The men are dressed identically in the standard-issue teenage boy uniform of the ‘50s: white T-shirts, cuffed blue jeans and black oxford shoes, representing Elvis Aaron and his twin, Jesse Garon, who was stillborn.
At the end of the number, while Elvis scales the neck of the guitar climbing toward the heaven-bound headstock, Jesse drops from one of the bottom rungs into a pit below, one hint at the personal loss that haunted Presley throughout his life.
There’s also a gorgeous and moving aerial pas de deux in which two members of the troupe float effortlessly through the air to accompany the weightless sound of Elvis’ vocal on Are You Lonesome Tonight?
Among the other individual set pieces, Got a Lot O’ Livin’ to Do takes an audio clip in which Presley expresses his youthful passion for comic books as the foundation for a fanciful trampoline workout for acrobats fitted in various superhero- inspired costumes.

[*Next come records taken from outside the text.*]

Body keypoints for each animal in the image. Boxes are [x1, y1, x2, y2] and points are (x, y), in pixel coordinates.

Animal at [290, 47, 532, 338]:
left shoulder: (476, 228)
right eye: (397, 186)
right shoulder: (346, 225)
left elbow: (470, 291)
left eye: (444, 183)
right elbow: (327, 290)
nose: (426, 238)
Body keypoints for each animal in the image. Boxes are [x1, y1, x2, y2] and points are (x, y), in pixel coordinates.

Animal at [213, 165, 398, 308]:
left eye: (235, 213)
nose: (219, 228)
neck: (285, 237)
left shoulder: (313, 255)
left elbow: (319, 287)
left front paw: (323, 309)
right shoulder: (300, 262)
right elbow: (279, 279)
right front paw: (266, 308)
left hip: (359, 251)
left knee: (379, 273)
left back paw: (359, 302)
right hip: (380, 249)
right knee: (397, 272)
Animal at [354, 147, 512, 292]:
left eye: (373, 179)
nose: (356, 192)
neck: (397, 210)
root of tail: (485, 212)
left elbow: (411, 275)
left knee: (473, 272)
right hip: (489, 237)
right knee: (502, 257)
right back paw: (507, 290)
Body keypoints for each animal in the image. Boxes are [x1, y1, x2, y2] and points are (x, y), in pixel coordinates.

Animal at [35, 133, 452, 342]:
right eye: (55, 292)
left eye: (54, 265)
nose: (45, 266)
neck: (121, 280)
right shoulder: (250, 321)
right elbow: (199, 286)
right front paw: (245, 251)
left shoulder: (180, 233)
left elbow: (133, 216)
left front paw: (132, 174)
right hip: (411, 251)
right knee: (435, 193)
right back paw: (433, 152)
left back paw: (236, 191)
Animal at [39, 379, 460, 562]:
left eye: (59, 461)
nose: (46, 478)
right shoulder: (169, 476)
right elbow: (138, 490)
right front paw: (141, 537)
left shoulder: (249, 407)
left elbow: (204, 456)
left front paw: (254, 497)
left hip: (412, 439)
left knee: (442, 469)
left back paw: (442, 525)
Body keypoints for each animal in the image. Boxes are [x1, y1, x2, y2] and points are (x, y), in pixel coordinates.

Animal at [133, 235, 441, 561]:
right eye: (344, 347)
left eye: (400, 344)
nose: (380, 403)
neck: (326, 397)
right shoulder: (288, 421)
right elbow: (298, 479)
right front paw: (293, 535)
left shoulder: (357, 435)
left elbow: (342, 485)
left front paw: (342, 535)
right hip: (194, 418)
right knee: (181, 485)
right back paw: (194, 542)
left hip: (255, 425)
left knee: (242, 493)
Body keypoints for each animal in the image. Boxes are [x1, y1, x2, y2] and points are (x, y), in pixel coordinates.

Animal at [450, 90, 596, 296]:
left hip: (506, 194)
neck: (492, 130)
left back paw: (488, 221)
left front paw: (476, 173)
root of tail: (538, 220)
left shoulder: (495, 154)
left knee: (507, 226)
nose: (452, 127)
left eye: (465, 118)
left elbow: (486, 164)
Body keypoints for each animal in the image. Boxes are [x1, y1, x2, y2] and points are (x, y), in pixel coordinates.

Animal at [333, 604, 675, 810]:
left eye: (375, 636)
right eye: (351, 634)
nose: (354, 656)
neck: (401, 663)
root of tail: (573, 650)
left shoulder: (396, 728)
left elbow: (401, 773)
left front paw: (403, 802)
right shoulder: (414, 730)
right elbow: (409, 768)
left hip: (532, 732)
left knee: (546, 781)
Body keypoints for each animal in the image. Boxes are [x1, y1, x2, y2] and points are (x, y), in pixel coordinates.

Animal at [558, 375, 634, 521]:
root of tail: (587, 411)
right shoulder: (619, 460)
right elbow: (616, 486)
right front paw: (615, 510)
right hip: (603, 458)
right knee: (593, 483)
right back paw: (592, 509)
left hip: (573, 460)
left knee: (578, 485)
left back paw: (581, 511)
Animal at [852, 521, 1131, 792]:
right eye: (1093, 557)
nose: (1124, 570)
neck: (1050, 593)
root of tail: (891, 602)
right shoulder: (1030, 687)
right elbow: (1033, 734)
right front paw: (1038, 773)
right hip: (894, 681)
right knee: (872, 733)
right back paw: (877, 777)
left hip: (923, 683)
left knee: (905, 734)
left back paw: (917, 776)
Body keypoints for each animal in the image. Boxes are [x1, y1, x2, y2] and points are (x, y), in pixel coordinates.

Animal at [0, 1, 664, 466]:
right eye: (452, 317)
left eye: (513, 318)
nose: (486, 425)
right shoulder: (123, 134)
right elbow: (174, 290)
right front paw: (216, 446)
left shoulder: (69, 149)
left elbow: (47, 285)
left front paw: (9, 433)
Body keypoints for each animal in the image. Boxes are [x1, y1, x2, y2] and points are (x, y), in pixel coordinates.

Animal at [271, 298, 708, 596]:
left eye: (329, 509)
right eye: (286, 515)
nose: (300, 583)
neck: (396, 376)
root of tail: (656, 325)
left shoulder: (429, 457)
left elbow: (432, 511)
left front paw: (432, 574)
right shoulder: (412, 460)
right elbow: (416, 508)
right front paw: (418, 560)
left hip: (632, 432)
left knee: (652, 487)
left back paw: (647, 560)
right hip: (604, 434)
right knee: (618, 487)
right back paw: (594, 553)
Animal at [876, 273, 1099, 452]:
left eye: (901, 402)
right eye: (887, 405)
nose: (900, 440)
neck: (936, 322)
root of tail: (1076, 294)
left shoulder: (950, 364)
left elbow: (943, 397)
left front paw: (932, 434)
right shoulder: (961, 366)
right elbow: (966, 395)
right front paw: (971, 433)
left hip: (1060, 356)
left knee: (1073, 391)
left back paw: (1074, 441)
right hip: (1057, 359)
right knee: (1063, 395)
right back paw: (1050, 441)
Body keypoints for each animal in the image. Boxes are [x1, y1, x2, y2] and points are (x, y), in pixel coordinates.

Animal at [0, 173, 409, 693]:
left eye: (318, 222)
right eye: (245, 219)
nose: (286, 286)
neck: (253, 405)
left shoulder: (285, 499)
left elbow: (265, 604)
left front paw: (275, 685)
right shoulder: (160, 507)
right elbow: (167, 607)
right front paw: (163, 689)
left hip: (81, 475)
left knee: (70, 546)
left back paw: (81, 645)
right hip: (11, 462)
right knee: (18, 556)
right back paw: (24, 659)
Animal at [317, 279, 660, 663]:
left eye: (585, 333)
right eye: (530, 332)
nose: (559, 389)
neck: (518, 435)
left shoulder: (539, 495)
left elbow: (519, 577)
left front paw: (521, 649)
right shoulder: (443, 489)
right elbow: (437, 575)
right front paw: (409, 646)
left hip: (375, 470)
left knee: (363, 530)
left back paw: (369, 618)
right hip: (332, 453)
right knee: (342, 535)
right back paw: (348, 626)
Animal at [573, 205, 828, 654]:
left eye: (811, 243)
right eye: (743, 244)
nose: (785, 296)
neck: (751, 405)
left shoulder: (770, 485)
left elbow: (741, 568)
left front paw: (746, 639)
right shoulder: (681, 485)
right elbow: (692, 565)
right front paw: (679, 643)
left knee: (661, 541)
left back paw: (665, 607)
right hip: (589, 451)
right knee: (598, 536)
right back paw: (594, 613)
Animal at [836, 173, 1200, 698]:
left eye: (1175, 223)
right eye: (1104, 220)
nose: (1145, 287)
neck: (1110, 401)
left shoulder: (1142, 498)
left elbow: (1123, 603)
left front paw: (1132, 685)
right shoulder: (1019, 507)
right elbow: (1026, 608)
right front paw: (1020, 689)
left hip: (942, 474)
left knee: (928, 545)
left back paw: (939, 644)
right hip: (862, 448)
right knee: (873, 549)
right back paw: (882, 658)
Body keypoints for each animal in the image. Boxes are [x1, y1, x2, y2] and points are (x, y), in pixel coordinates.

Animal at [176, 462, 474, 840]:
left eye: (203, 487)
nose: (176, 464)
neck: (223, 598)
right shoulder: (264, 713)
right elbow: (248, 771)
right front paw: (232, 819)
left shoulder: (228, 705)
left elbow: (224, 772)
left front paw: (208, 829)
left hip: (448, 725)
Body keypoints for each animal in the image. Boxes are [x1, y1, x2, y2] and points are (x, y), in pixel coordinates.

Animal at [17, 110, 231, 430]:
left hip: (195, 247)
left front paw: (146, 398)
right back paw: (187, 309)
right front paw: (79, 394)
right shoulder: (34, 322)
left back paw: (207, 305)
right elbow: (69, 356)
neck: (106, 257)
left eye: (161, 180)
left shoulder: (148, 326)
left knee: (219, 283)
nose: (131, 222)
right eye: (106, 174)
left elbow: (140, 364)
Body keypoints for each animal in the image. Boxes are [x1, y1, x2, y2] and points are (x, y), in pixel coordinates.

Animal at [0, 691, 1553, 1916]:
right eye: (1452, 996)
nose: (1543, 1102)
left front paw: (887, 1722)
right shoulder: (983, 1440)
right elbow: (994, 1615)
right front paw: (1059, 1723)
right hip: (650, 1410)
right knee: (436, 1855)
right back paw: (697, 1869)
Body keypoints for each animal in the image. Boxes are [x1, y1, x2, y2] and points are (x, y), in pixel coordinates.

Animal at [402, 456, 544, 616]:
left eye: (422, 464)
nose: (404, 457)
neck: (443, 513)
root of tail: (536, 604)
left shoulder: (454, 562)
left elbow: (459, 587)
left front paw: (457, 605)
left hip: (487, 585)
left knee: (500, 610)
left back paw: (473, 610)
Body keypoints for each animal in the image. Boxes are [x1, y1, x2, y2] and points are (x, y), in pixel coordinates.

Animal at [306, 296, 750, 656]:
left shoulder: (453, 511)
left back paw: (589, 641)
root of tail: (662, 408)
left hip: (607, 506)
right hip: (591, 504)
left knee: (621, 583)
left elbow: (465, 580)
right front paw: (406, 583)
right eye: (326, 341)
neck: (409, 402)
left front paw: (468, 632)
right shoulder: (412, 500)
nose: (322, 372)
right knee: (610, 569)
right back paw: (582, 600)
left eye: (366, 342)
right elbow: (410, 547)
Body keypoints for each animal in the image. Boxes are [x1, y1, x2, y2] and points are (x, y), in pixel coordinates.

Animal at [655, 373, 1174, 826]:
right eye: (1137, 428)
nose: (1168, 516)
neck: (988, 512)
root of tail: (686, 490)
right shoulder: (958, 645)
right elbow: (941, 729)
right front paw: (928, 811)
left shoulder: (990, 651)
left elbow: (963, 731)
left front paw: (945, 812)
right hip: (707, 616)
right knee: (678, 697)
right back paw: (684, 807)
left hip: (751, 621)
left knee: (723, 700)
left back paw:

Bossa Nova Baby incorporates a nerve-testing, chair-balancing act full of characters in garish ‘60s hipster duds.
The two most striking numbers are the military-based treatment of Return to Sender that follows film footage of Presley’s 1958 swearing-in as an Army private, and an electrifying reinvention of the iconic Jailhouse Rock movie production number.
The show goes on to reference his fairy-tale wedding to Priscilla Beaulieu, as well as their tempestuous life together — minus any allusions to the birth of daughter Lisa Marie.
Elvis Presley became the single most influential pop musician of the rock era by unleashing an innate genre- and colour-blind talent that let him transcend his dirt-poor origins and achieve a previously unimaginable level of worldwide success, a story that still resonates powerfully because of the way that success fuelled the excess that ultimately led to his downfall.
Cirque du Soleil clearly loves Elvis tender, but in the end, Viva Elvis never lets him step off the mystery train.